# UPDATED: Dansguardian issue Not (IPTABLES/Transparent Proxy)

## mackerel

Background: I have a 19.168.1.1 network with a gentoo server attached. That server has a second NIC with a 192.168.2.1 network. The second network I have internet filtered via dansguardian and I am using a transparent proxy to force all all http  traffic through the filter. The prime network is using a regular router.

My problem is on the second network, there is a high number of websites that I cannot reach (browser is blank with "done" at the bottom). Such as weather.com. Also, I cannot reach some websites after I submit some information, such as wunderground.com when I submit my zip code to view my weather. When I look into the dansguardian logs, I cannot find any evidence that the page is being blocked. The squid logs also appear to be fetching the page as any other page. I have tried to manually put in the proxy information, but I have the same results.

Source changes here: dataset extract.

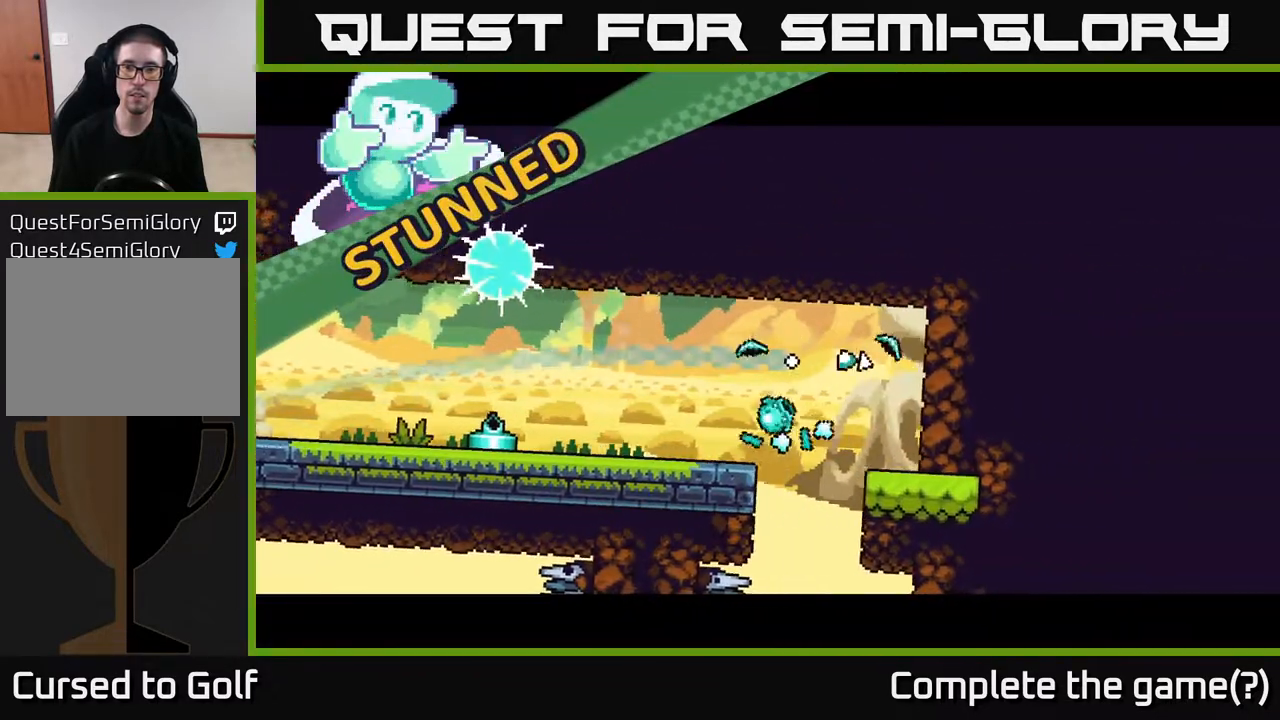
{"buttons": [], "left_stick": "right", "right_stick": "center", "events": [[233, "left_stick", "right"], [300, "A", "down"], [350, "A", "up"], [417, "A", "down"], [500, "A", "up"]]}
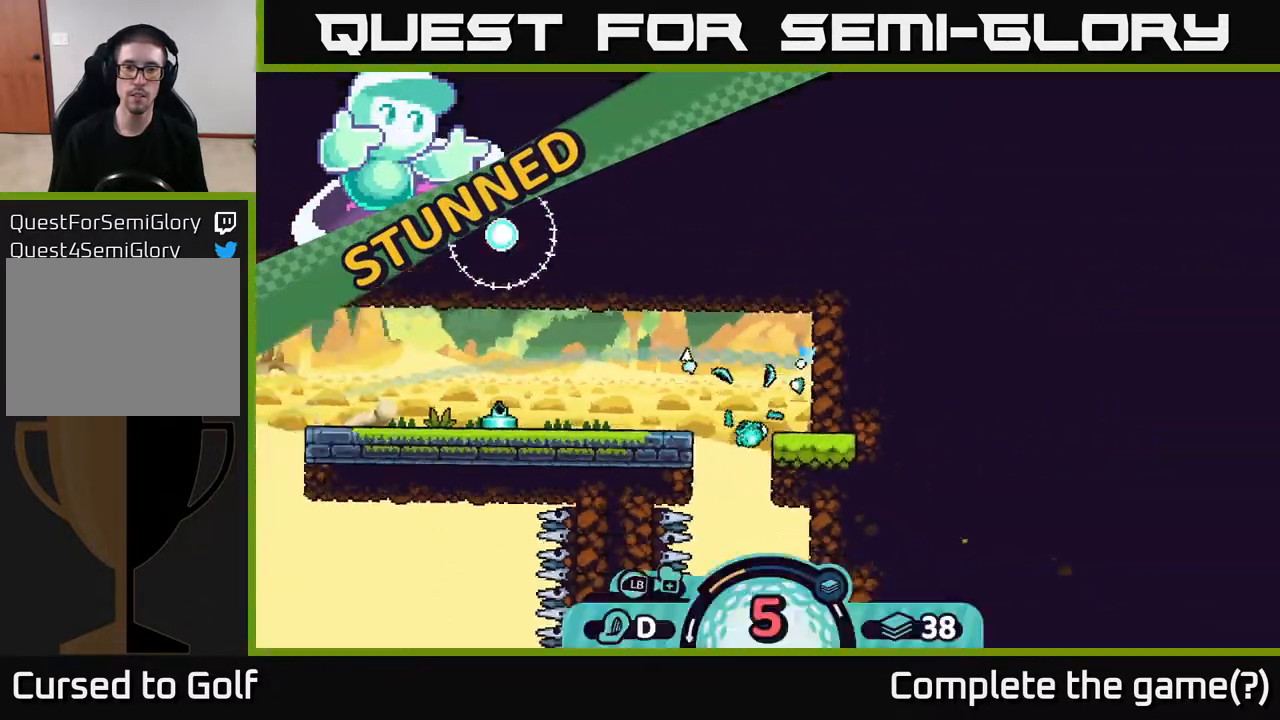
{"buttons": ["A"], "left_stick": "right", "right_stick": "center", "events": [[67, "A", "down"], [100, "A", "up"], [183, "A", "down"], [233, "A", "up"], [317, "A", "down"], [400, "A", "up"], [467, "A", "down"]]}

Here is the iptables rules I have

```

iptables -P INPUT ACCEPT

iptables -P OUTPUT ACCEPT

iptables -P FORWARD DROP

iptables -I FORWARD -i ${LAN} -d 192.168.2.1/255.255.255.0 -j DROP

iptables -A FORWARD -i ${LAN} -s 192.168.2.1/255.255.255.0 -j ACCEPT

iptables -A FORWARD -i ${WAN} -d 192.168.2.1/255.255.255.0 -j ACCEPT

iptables -t nat -A POSTROUTING -o ${WAN} -j MASQUERADiptables -t nat -A PREROUTING -p tcp --dport 3074 -i ${WAN} -j DNAT --to 192.168.2.23

iptables -t nat -A PREROUTING -p udp --dport 3074 -i ${WAN} -j DNAT --to  192.168.2.23

iptables -t nat -A PREROUTING -p udp --dport 88 -i ${WAN} -j DNAT --to 192.168.2.23

iptables -t nat -A PREROUTING -p tcp --dport 10070:10080 -i ${WAN} -j DNAT --to 192.168.2.21

iptables -t nat -A PREROUTING -p udp --dport 10070:10080 -i ${WAN} -j DNAT  --to 192.168.2.21

iptables -t nat -A PREROUTING -i ${LAN} -p tcp --dport 80 -j REDIRECT --to-port 8080

```

I just wanted to have nat and transparent proxy on this network. I have added some port forwarding for the kid's xbox and playstation.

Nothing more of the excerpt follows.